Data →
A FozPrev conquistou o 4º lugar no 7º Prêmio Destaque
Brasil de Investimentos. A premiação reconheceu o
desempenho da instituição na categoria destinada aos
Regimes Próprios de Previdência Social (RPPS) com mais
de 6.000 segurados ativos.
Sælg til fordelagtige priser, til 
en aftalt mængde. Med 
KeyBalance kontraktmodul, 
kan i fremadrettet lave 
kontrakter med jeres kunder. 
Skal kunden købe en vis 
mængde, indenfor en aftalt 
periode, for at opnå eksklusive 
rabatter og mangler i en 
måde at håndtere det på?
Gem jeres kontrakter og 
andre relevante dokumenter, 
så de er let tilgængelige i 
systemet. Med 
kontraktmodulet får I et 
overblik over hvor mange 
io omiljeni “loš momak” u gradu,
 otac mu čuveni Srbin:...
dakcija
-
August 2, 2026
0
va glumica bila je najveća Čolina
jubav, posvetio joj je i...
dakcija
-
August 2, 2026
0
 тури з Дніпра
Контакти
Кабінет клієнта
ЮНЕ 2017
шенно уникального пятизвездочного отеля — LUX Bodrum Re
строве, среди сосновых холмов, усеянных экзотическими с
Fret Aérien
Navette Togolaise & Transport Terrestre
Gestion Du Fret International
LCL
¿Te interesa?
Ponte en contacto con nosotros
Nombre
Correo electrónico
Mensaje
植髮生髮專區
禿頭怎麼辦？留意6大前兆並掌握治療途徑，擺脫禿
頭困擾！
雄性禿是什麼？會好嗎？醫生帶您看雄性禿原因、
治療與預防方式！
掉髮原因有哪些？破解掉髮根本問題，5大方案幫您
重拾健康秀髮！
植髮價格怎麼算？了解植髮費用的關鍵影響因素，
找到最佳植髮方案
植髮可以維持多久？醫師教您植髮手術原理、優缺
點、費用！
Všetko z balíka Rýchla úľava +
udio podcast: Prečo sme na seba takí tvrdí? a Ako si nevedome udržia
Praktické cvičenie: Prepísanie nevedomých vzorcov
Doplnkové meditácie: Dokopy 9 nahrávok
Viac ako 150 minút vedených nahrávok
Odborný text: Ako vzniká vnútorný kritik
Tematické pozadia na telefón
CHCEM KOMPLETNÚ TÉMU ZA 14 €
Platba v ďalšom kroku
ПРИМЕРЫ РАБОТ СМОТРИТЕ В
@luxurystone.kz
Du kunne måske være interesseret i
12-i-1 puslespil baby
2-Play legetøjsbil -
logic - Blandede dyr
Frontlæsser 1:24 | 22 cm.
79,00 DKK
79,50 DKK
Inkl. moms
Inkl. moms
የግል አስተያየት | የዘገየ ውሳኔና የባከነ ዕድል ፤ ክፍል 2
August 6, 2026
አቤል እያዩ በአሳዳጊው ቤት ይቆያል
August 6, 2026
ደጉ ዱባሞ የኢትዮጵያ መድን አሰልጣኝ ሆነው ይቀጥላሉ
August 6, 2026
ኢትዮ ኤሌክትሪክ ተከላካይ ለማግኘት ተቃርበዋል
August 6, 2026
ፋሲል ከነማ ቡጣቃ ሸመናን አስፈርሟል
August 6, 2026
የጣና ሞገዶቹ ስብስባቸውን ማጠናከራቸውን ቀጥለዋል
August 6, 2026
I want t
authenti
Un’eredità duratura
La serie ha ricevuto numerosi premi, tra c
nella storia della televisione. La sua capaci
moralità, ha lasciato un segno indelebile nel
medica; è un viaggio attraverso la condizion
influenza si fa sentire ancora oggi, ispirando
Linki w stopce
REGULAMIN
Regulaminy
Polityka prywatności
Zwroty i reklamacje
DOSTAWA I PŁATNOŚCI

Directions → Go through the preceding material and copy each line that has the word "nahrávok".

Output of the task →
Doplnkové meditácie: Dokopy 9 nahrávok
Viac ako 150 minút vedených nahrávok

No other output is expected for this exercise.